Wie lange darf dieser Status maximal unverändert bleiben?

Bei nationalen Sendungen gelten mehr als 48 Stunden als auffällig, während bei interkontinentalen Sendungen auch sieben bis zehn Tage noch im normalen Bereich liegen können. Feiertage und saisonale Auslastungsspitzen verlängern diesen Zeitraum zusätzlich, ohne dass ein Problem vorliegt.

Kann das Paket trotz gleichbleibendem Status bereits unterwegs sein?

Ja, das kommt regelmäßig vor. Da nicht jede physische Bewegung sofort digital erfasst wird, kann sich eine Sendung längst auf dem Transportweg befinden, während die Anzeige noch den letzten bekannten Scan zeigt. Der nächste sichtbare Status folgt dann oft ohne Vorwarnung.

Was sollte ich tun, wenn der Status wochenlang gleich bleibt?
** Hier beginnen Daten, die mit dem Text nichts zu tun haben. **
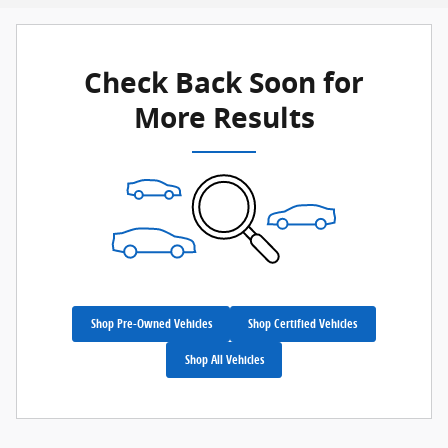
Check Back Soon for
More Results
Shop Pre-Owned Vehicles
Shop Certified Vehicles
Shop All Vehicles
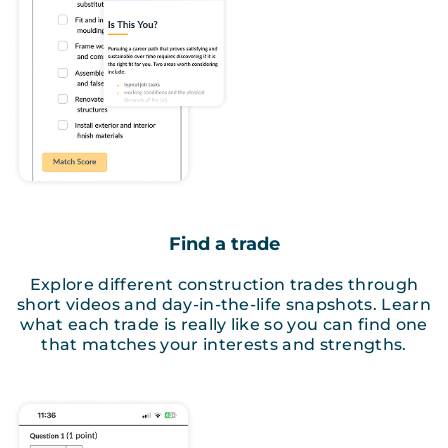
Find a trade
Explore different construction trades through
short videos and day-in-the-life snapshots. Learn
what each trade is really like so you can find one
that matches your interests and strengths.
Bleibt die Meldung deutlich über der für die Route üblichen Höchstdauer hinweg unverändert, empfiehlt sich eine direkte Rückfrage beim Verkäufer oder Versanddienstleister. Halte dafür Sendungsnummer und Bestelldatum bereit, damit eine mögliche Fehlleitung oder ein Verlust schnell geprüft werden kann.

Fazit

Der Status „The shipment has been processed in the parcel center of origin“ beschreibt einen frühen, unauffälligen Schritt im Versandprozess. Er bestätigt lediglich, dass die Sendung erfasst und sortiert wurde, bevor der eigentliche Transport beginnt. Solange die Wartezeit im Rahmen der üblichen Richtwerte bleibt, besteht kein Anlass zur Sorge – erst deutliche Überschreitungen rechtfertigen eine aktive Rückfrage.